La trail runner canadese Kalie McCrystal risulta dispersa sul Cervino dal 1° settembre. Stava effettuando un allenamento in quota con l’obiettivo dichiarato di salire e ridiscendere la montagna in meno di cinque ore lungo la Cresta del Leone. L’ultimo riferimento concreto è una foto scattata nei pressi della Capanna Carrel, che ne attesta il passaggio a quasi 4 mila metri.
L’ultimo segnale e cosa indossava
Nell’immagine si distinguono pantaloncini, una giacchetta leggera e uno zaino da trail. Secondo i soccorritori, proprio i capi chiari complicano la visibilità sui versanti della montagna: «Era vestita di bianco e questo rende ancora più difficile individuarla sulla montagna», hanno spiegato. Da qui una prima indicazione operativa: l’attenzione è stata concentrata sulle linee di cresta e sui canali più frequentati dagli atleti in allenamento, con verifiche mirate nelle zone esposte.
Si tratta con ogni evidenza di una salita in solitaria finalizzata a un tentativo cronometrico; e lo scatto sopra la Capanna Carrel resta il punto certo della sua traccia. Inoltre, l’assenza di ulteriori segnali lungo l’itinerario previsto ha ridotto le possibilità di restringere il perimetro di ricerca.
Le ricerche e lo stato delle operazioni
Le operazioni sono state condotte dal Soccorso alpino valdostano insieme alla Guardia di finanza di Cervinia. Le squadre hanno effettuato più rotazioni con l’elicottero e hanno impiegato l’antenna Recco per cercare di intercettare il telefono della donna. «Abbiamo fatto diverse rotazioni in elicottero, usato l’antenna Recco e provato ad agganciare il suo telefono, senza esito», hanno riferito gli operatori impegnati sul campo.
Le attività risultano sospese in attesa di nuovi elementi utili: una segnalazione, un riscontro al suolo, o un dato tecnico che permetta di ridefinire l’area di intervento. Quanto alle condizioni in quota, i soccorritori hanno mantenuto pronte le risorse per un’eventuale ripresa rapida delle ricerche.

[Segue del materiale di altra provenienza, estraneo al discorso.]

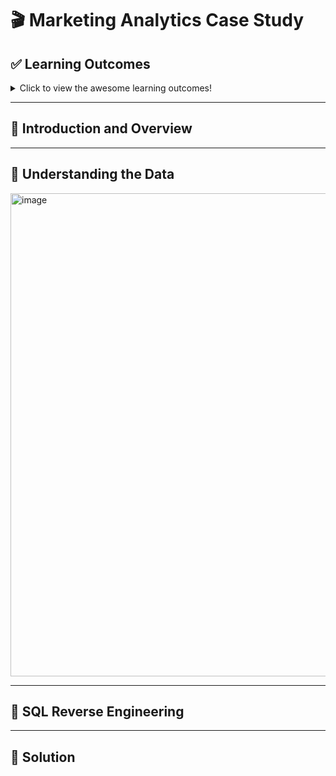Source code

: # 🎬 Marketing Analytics Case Study

## ✅ Learning Outcomes

<details>
<summary>
Click to view the awesome learning outcomes!
  
</summary>
  
The following SQL skills and concepts will be covered in this section of the Serious SQL course:

1. Learning how to interpret ERDs for data literacy and business context (entity-relationship diagrams)
- Identify key columns of interest and how they are linked to other tables via foreign keys
- Use ERDs to analyze the data types for different columns in database tables
- Understand data context for various tables that cause inherent natural relationships between fields

2. Introduction to all types of table joining operations
- Simple joins: left, inner
- More involved joins: cross, anti, left-semi, full outer
- Combination set operations: union, union all, intersect, except

3. Practical application of table joins
- Joining multiple tables to combine disparate datasets into a single data structure
- Joining interim SQL outputs for more advanced group-by, split, merge data hacking strategies
- Performing table joins that use 2 or more table references in the ON condition
- Using anti joins to exclude records in a sequential fashion

4. Filtering, window functions and aggregates for analytics and ranking
- Using ROW_NUMBER to effecively rank order records with equal ties
- Using WHERE filters to extract ranked records
- Using multiple aggregate functions with different target partitions and ordering expressions for efficient data analysis
- Using aggregate group by clauses to generate unique customer level insights

5. Case statements for data transformation and manipulation
- Pivoting datasets from long to wide using MAX and CASE WHEN
- Manipulating actual data values using conditional logic for business translation purposes

6. SQL scripting basics
- Designing SQL workflows which can be easily understood and implemented
- Managing multiple dependencies for downstream table joining operations by using temporary tables to store interim datasets

7. Manipulating text data
- Converting text columns to title case
- Combining multiple text and numeric data type columns into a single text expression

</details>
  
***

## 📌 Introduction and Overview

***

## 📌 Understanding the Data
  
<img width="773" alt="image" src="https://user-images.githubusercontent.com/81607668/128663547-9b73770f-7505-47f0-a62f-9d44375504a5.png">

***

## 📌 SQL Reverse Engineering

***

## 📌 Solution 
  
 

























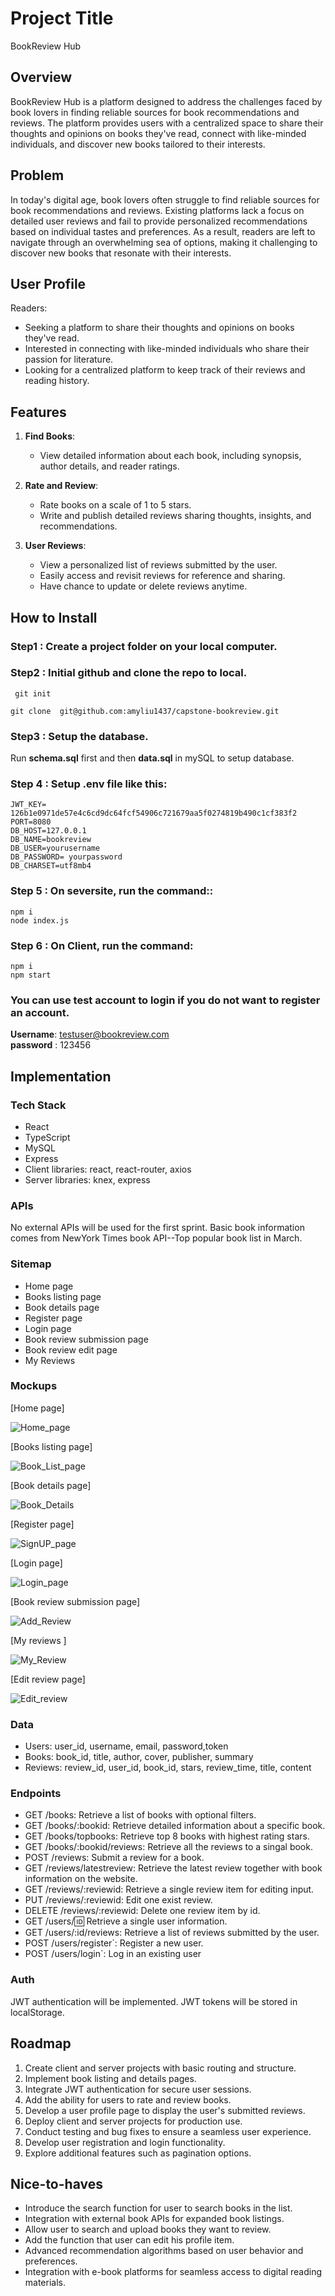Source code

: # Project Title

BookReview Hub


## Overview

BookReview Hub is a platform designed to address the challenges faced by book lovers in finding reliable sources for book recommendations and reviews. The platform provides users with a centralized space to share their thoughts and opinions on books they've read, connect with like-minded individuals, and discover new books tailored to their interests.

## Problem

In today's digital age, book lovers often struggle to find reliable sources for book recommendations and reviews. Existing platforms lack a focus on detailed user reviews and fail to provide personalized recommendations based on individual tastes and preferences. As a result, readers are left to navigate through an overwhelming sea of options, making it challenging to discover new books that resonate with their interests.

## User Profile

Readers:
- Seeking a platform to share their thoughts and opinions on books they've read.
- Interested in connecting with like-minded individuals who share their passion for literature.
- Looking for a centralized platform to keep track of their reviews and reading history.

## Features

1. **Find Books**:
   - View detailed information about each book, including synopsis, author details, and reader ratings.

2. **Rate and Review**:
   - Rate books on a scale of 1 to 5 stars.
   - Write and publish detailed reviews sharing thoughts, insights, and recommendations.

3. **User Reviews**:
   - View a personalized list of reviews submitted by the user.
   - Easily access and revisit reviews for reference and sharing.
   - Have chance to update or delete reviews anytime.

## How to Install
###  Step1 : Create a project folder on your local computer.  
###  Step2 : Initial  github and clone the repo to local.

  ` git init`
     
   `git clone  git@github.com:amyliu1437/capstone-bookreview.git`
   
###  Step3 :  Setup the database.
   Run  **schema.sql** first and then **data.sql** in mySQL to setup database.

### Step 4 : Setup .env file like this:  

`JWT_KEY= 126b1e0971de57e4c6cd9dc64fcf54906c721679aa5f0274819b490c1cf383f2`  
`PORT=8080`  
`DB_HOST=127.0.0.1 `  
`DB_NAME=bookreview  `  
`DB_USER=yourusername`  
`DB_PASSWORD= yourpassword  `  
`DB_CHARSET=utf8mb4`  

### Step 5 : On seversite, run the command::
  `npm i`  
  `node index.js`  

### Step 6 : On Client, run the command:
  `npm i`  
  `npm start`  

### You can use test account to login if you do not want to register an account.
  **Username**: testuser@bookreview.com  
 **password** : 123456

## Implementation

### Tech Stack

- React
- TypeScript
- MySQL
- Express
- Client libraries: react, react-router, axios
- Server libraries: knex, express

### APIs

No external APIs will be used for the first sprint.
Basic book information comes from NewYork Times book API--Top popular book list in March.

### Sitemap

- Home page
- Books listing page
- Book details page
- Register page
- Login page
- Book review submission page
- Book review edit page
- My Reviews

### Mockups

[Home page]

![Home_page](https://github.com/amyliu1437/capstone-bookreview/assets/45413051/a8d832be-0d0e-4893-80d9-c3145d171a18)


[Books listing page]

![Book_List_page](https://github.com/amyliu1437/capstone-bookreview/assets/45413051/d6134a94-85fa-4e9b-af43-471258c01ed8)



[Book details page]

![Book_Details](https://github.com/amyliu1437/capstone-bookreview/assets/45413051/12ef7e4b-8ee0-41bc-8627-9285a647f43c)


[Register page]

![SignUP_page](https://github.com/amyliu1437/capstone-bookreview/assets/45413051/8c5c57bb-a6dc-4c2f-aa44-8ec7e8b60990)



[Login page]


![Login_page](https://github.com/amyliu1437/capstone-bookreview/assets/45413051/828cb48a-2e4d-4da2-8927-8c80a69976ca)




[Book review submission page]

![Add_Review](https://github.com/amyliu1437/capstone-bookreview/assets/45413051/7d34f844-d920-401e-95cb-b6c15a674b96)




[My reviews ]


![My_Review](https://github.com/amyliu1437/capstone-bookreview/assets/45413051/01d5967f-85a8-42d4-93f3-2dc8118bbe39)




[Edit review page]


![Edit_review](https://github.com/amyliu1437/capstone-bookreview/assets/45413051/ab8f1192-0b80-48d1-ae5e-60eeee8fa7cf)



### Data

- Users: user_id, username, email, password,token
- Books: book_id, title, author, cover, publisher, summary
- Reviews: review_id, user_id, book_id, stars, review_time, title, content

### Endpoints

- GET /books: Retrieve a list of books with optional filters.
- GET /books/:bookid: Retrieve detailed information about a specific book.
- GET /books/topbooks: Retrieve top 8 books with highest rating stars.
- GET /books/:bookid/reviews: Retrieve all the reviews to a singal book.
- POST /reviews: Submit a review for a book.
- GET /reviews/latestreview: Retrieve the latest review together with book information on the website.
- GET /reviews/:reviewid: Retrieve a single review item for editing input.
- PUT /reviews/:reviewid: Edit one exist review.
- DELETE /reviews/:reviewid: Delete one review item by id.
- GET /users/:id: Retrieve a single user information.
- GET /users/:id/reviews: Retrieve a list of reviews submitted by the user.
- POST /users/register`: Register a new user.
- POST /users/login`: Log in an existing user

### Auth

JWT authentication will be implemented.
JWT tokens will be stored in localStorage.

## Roadmap

1. Create client and server projects with basic routing and structure.
2. Implement book listing and details pages.
3. Integrate JWT authentication for secure user sessions.
4. Add the ability for users to rate and review books.
5. Develop a user profile page to display the user's submitted reviews.
6. Deploy client and server projects for production use.
7. Conduct testing and bug fixes to ensure a seamless user experience.
8. Develop user registration and login functionality.
9. Explore additional features such as pagination options.

## Nice-to-haves

- Introduce the search function for user to search books in the list.
- Integration with external book APIs for expanded book listings.
- Allow user to search and upload books they want to review.
- Add the function that user can edit his profile item.
- Advanced recommendation algorithms based on user behavior and preferences.
- Integration with e-book platforms for seamless access to digital reading materials.
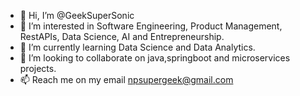- 👋 Hi, I’m @GeekSuperSonic
- 👀 I’m interested in Software Engineering, Product Management, RestAPIs, Data Science, AI and Entrepreneurship.
- 🌱 I’m currently learning Data Science and Data Analytics.
- 💞️ I’m looking to collaborate on java,springboot and microservices projects.
- 📫 Reach me on my email npsupergeek@gmail.com

<!---
GeekSuperSonic/GeekSuperSonic is a ✨ special ✨ repository because its `README.md` (this file) appears on your GitHub profile.
You can click the Preview link to take a look at your changes.
--->
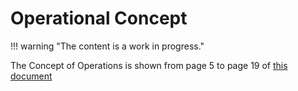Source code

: # Operational Concept

!!! warning "The content is a work in progress."

The Concept of Operations is shown from page 5 to page 19 of [this document](../concept-of-operations/files/Proposal%20for%20ConOps%20and%20OpsCons%20of%20the%20AWF%20Bus%20ODD%20demonstration%20system%202nd%20draft.pdf)
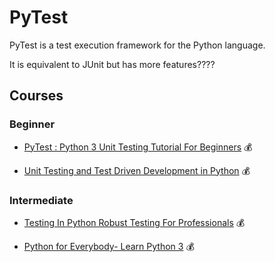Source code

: # PyTest

PyTest is a test execution framework for the Python language.

It is equivalent to JUnit but has more features????

## Courses

### Beginner

- [PyTest : Python 3 Unit Testing Tutorial For Beginners](https://www.udemy.com/course/pytest-python-3-unit-testing-tutorial-for-beginners/) 💰

- [Unit Testing and Test Driven Development in Python](https://www.udemy.com/course/unit-testing-and-tdd-in-python/) 💰

### Intermediate

- [Testing In Python Robust Testing For Professionals](https://www.udemy.com/course/testing-in-python/) 💰

- [Python for Everybody- Learn Python 3](https://www.udemy.com/course/python-for-everybody-learn-python-3/) 💰
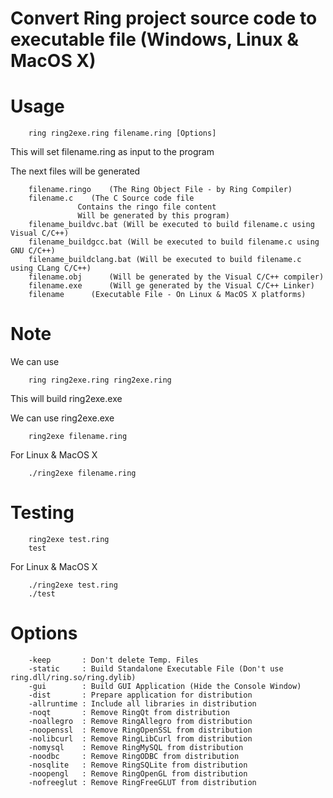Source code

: Convert Ring project source code to executable file (Windows, Linux & MacOS X)
==============================================================================

Usage
=====

		ring ring2exe.ring filename.ring [Options]

This will set filename.ring as input to the program 	

The next files will be generated 

		filename.ringo	  (The Ring Object File - by Ring Compiler)
		filename.c	  (The C Source code file
				   Contains the ringo file content
				   Will be generated by this program)
		filename_buildvc.bat (Will be executed to build filename.c using Visual C/C++)
		filename_buildgcc.bat (Will be executed to build filename.c using GNU C/C++)
		filename_buildclang.bat (Will be executed to build filename.c using CLang C/C++)
		filename.obj	  (Will be generated by the Visual C/C++ compiler) 
		filename.exe 	  (Will ge generated by the Visual C/C++ Linker)
		filename	  (Executable File - On Linux & MacOS X platforms)

Note
====

We can use 

		ring ring2exe.ring ring2exe.ring 

This will build ring2exe.exe

We can use ring2exe.exe 

		ring2exe filename.ring 

For Linux & MacOS X

		./ring2exe filename.ring

Testing 
=======
	
		ring2exe test.ring 
		test 

For Linux & MacOS X

		./ring2exe test.ring 
		./test

Options
=======

		-keep       : Don't delete Temp. Files
		-static     : Build Standalone Executable File (Don't use ring.dll/ring.so/ring.dylib)
		-gui        : Build GUI Application (Hide the Console Window)
		-dist	    : Prepare application for distribution 
		-allruntime : Include all libraries in distribution
		-noqt	    : Remove RingQt from distribution
		-noallegro  : Remove RingAllegro from distribution
		-noopenssl  : Remove RingOpenSSL from distribution
		-nolibcurl  : Remove RingLibCurl from distribution
		-nomysql    : Remove RingMySQL from distribution
		-noodbc     : Remove RingODBC from distribution
		-nosqlite   : Remove RingSQLite from distribution
		-noopengl   : Remove RingOpenGL from distribution
		-nofreeglut : Remove RingFreeGLUT from distribution
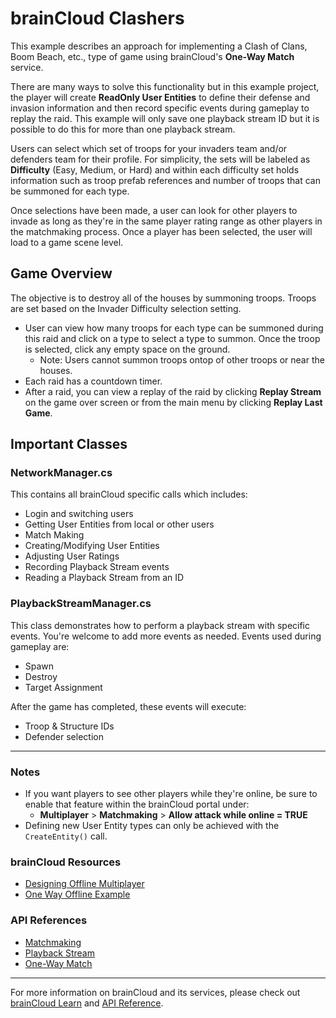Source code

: # brainCloud Clashers

This example describes an approach for implementing a Clash of Clans, Boom Beach, etc., type of game using brainCloud's **One-Way Match** service.

There are many ways to solve this functionality but in this example project, the player will create **ReadOnly User Entities** to define their defense and invasion information and then record specific events during gameplay to replay the raid. This example will only save one playback stream ID but it is possible to do this for more than one playback stream.

Users can select which set of troops for your invaders team and/or defenders team for their profile. For simplicity, the sets will be labeled as **Difficulty** (Easy, Medium, or Hard) and within each difficulty set holds information such as troop prefab references and number of troops that can be summoned for each type.

Once selections have been made, a user can look for other players to invade as long as they're in the same player rating range as other players in the matchmaking process. Once a player has been selected, the user will load to a game scene level. 

## Game Overview

The objective is to destroy all of the houses by summoning troops. Troops are set based on the Invader Difficulty selection setting. 
- User can view how many troops for each type can be summoned during this raid and click on a type to select a type to summon. Once the troop is selected, click any empty space on the ground.
    - Note: Users cannot summon troops ontop of other troops or near the houses.
- Each raid has a countdown timer.
- After a raid, you can view a replay of the raid by clicking **Replay Stream** on the game over screen or from the main menu by clicking **Replay Last Game**.

## Important Classes

### NetworkManager.cs

This contains all brainCloud specific calls which includes:
- Login and switching users
- Getting User Entities from local or other users
- Match Making
- Creating/Modifying User Entities
- Adjusting User Ratings
- Recording Playback Stream events
- Reading a Playback Stream from an ID

### PlaybackStreamManager.cs

This class demonstrates how to perform a playback stream with specific events. You're welcome to add more events as needed.
Events used during gameplay are:
- Spawn
- Destroy
- Target Assignment

After the game has completed, these events will execute:
- Troop & Structure IDs 
- Defender selection

---

### Notes
- If you want players to see other players while they're online, be sure to enable that feature within the brainCloud portal under:
    - **Multiplayer** > **Matchmaking** > **Allow attack while online = TRUE**
- Defining new User Entity types can only be achieved with the `CreateEntity()` call. 

### brainCloud Resources

- [Designing Offline Multiplayer](https://help.getbraincloud.com/en/articles/3272700-design-multiplayer-matchmaking)
- [One Way Offline Example](https://docs.braincloudservers.com/learn/key-concepts/multiplayer/#one-way-offline-multiplayer)

### API References

- [Matchmaking](https://docs.braincloudservers.com/api/capi/matchmaking/)
- [Playback Stream](https://docs.braincloudservers.com/api/capi/playbackstream/)
- [One-Way Match](https://docs.braincloudservers.com/api/capi/playbackstream/)

---

For more information on brainCloud and its services, please check out [brainCloud Learn](https://docs.braincloudservers.com/learn/introduction/) and [API Reference](https://docs.braincloudservers.com/api/introduction).
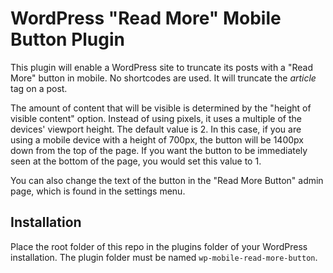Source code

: # WordPress "Read More" Mobile Button Plugin

This plugin will enable a WordPress site to truncate its posts with a "Read More" button in mobile. No shortcodes are used.
It will truncate the *article* tag on a post.

The amount of content that will be visible is determined by the "height of visible content" option. Instead of using pixels, it uses
a multiple of the devices' viewport height. The default value is 2. In this case, if you are using a mobile device with a height of 700px, the button will be 1400px down from the top of the page. If you want the button to be immediately seen at the bottom of the page,
you would set this value to 1.

You can also change the text of the button in the "Read More Button" admin page, which is found in the settings menu.

## Installation
Place the root folder of this repo in the plugins folder of your WordPress installation. The plugin folder must be named `wp-mobile-read-more-button`.

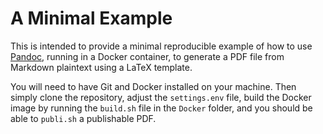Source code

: # A Minimal Example

This is intended to provide a minimal reproducible example of how to use [Pandoc](https://pandoc.org/), running in a Docker container, to generate a PDF file from Markdown plaintext using a LaTeX template.

You will need to have Git and Docker installed on your machine. Then simply clone the repository, adjust the `settings.env` file, build the Docker image by running the `build.sh` file in the `Docker` folder, and you should be able to `publi.sh` a publishable PDF. 

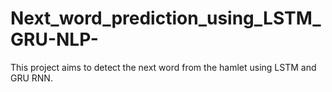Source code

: # Next_word_prediction_using_LSTM_GRU-NLP-
This project aims to detect the next word from the hamlet using LSTM and GRU RNN.
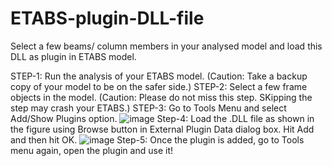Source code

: # ETABS-plugin-DLL-file
Select a few beams/ column members in your analysed model and load this DLL as plugin in ETABS model.


STEP-1: Run the analysis of your ETABS model. (Caution: Take a backup copy of your model to be on the safer side.)
STEP-2: Select a few frame objects in the model. (Caution: Please do not miss this step. SKipping the step may crash your ETABS.)
STEP-3: Go to Tools Menu and select Add/Show Plugins option.
  ![image](https://user-images.githubusercontent.com/50882058/198246631-63499f83-9642-48a4-ad39-5fd2406d241e.png)
Step-4: Load the .DLL file as shown in the figure using Browse button in External Plugin Data dialog box. Hit Add and then hit OK.
  ![image](https://user-images.githubusercontent.com/50882058/198247279-523e7dd2-3957-4e94-a54a-f9366d2cf2d5.png)
Step-5: Once the plugin is added, go to Tools menu again, open the plugin and use it!
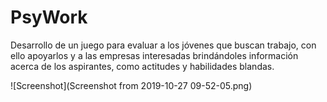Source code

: # PsyWork

Desarrollo de un juego para evaluar a los jóvenes que buscan trabajo,  con ello apoyarlos y a las empresas interesadas brindándoles información acerca de los aspirantes, como actitudes y habilidades blandas.

![Screenshot](Screenshot from 2019-10-27 09-52-05.png)
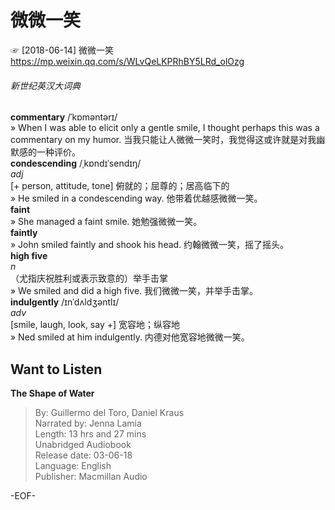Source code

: # 微微一笑  
☞ [2018-06-14] 微微一笑 https://mp.weixin.qq.com/s/WLvQeLKPRhBY5LRd_olOzg  
  
###### 新世纪英汉大词典  
**commentary** /ˈkɒməntərɪ/  
» When I was able to elicit only a gentle smile, I thought perhaps this was a commentary on my humor. 当我只能让人微微一笑时，我觉得这或许就是对我幽默感的一种评价。  
**condescending** /ˌkɒndɪˈsendɪŋ/  
*adj*  
[+ person, attitude, tone] 俯就的；屈尊的；居高临下的  
» He smiled in a condescending way. 他带着优越感微微一笑。  
**faint**  
» She managed a faint smile. 她勉强微微一笑。  
**faintly**  
» John smiled faintly and shook his head. 约翰微微一笑，摇了摇头。  
**high five**  
*n*  
（尤指庆祝胜利或表示致意的）举手击掌  
» We smiled and did a high five. 我们微微一笑，并举手击掌。  
**indulgently** /ɪnˈdʌldʒəntlɪ/  
*adv*  
[smile, laugh, look, say +] 宽容地；纵容地  
» Ned smiled at him indulgently. 内德对他宽容地微微一笑。  
  
  
## Want to Listen  
**The Shape of Water**  
>By: Guillermo del Toro, Daniel Kraus  
Narrated by: Jenna Lamia  
Length: 13 hrs and 27 mins  
Unabridged Audiobook  
Release date: 03-06-18  
Language: English  
Publisher: Macmillan Audio  
  
-EOF-  
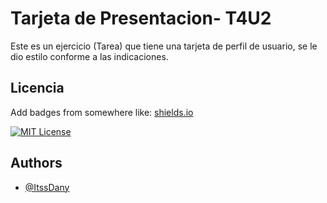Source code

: 
# Tarjeta de Presentacion- T4U2

Este es un ejercicio (Tarea) que tiene una tarjeta de perfil de usuario, se le dio estilo conforme a las indicaciones.

## Licencia

Add badges from somewhere like: [shields.io](https://shields.io/)

[![MIT License](https://img.shields.io/badge/License-MIT-green.svg)](https://choosealicense.com/licenses/mit/)

## Authors

- [@ItssDany](https://github.com/ItssDany)

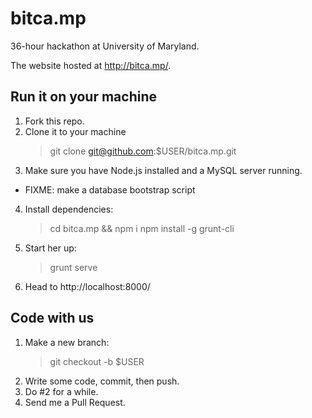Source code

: bitca.mp
========

36-hour hackathon at University of Maryland.

The website hosted at http://bitca.mp/.


## Run it on your machine

1. Fork this repo.
2. Clone it to your machine  
    > git clone git@github.com:$USER/bitca.mp.git
3. Make sure you have Node.js installed and a MySQL server running.
  * FIXME: make a database bootstrap script 
4. Install dependencies:
    > cd bitca.mp && npm i
    > npm install -g grunt-cli
5. Start her up:
    > grunt serve
6. Head to http://localhost:8000/


## Code with us

1. Make a new branch:
    > git checkout -b $USER
2. Write some code, commit, then push.
3. Do #2 for a while.
4. Send me a Pull Request.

Sui suoi canali social, McCrystal aveva anticipato il progetto e il motivo della permanenza a Cervinia. Il 7 agosto scriveva: «Negli ultimi giorni sono a Cervinia, in Italia, per prepararmi al mio grande obiettivo della stagione: scalare e ridiscendere il Cervino in meno di cinque ore passando per la Cresta del Leone. Ho pochi giorni a disposizione perché le condizioni migliorino e i miei polmoni si adattino, quindi non ho perso le speranze e non mi arrendo ancora».
Non sono emersi per ora riscontri utili alla localizzazione dell’atleta; le ricerche resteranno ferme finché non arriverà un elemento che consenta di ripartire con un perimetro definito.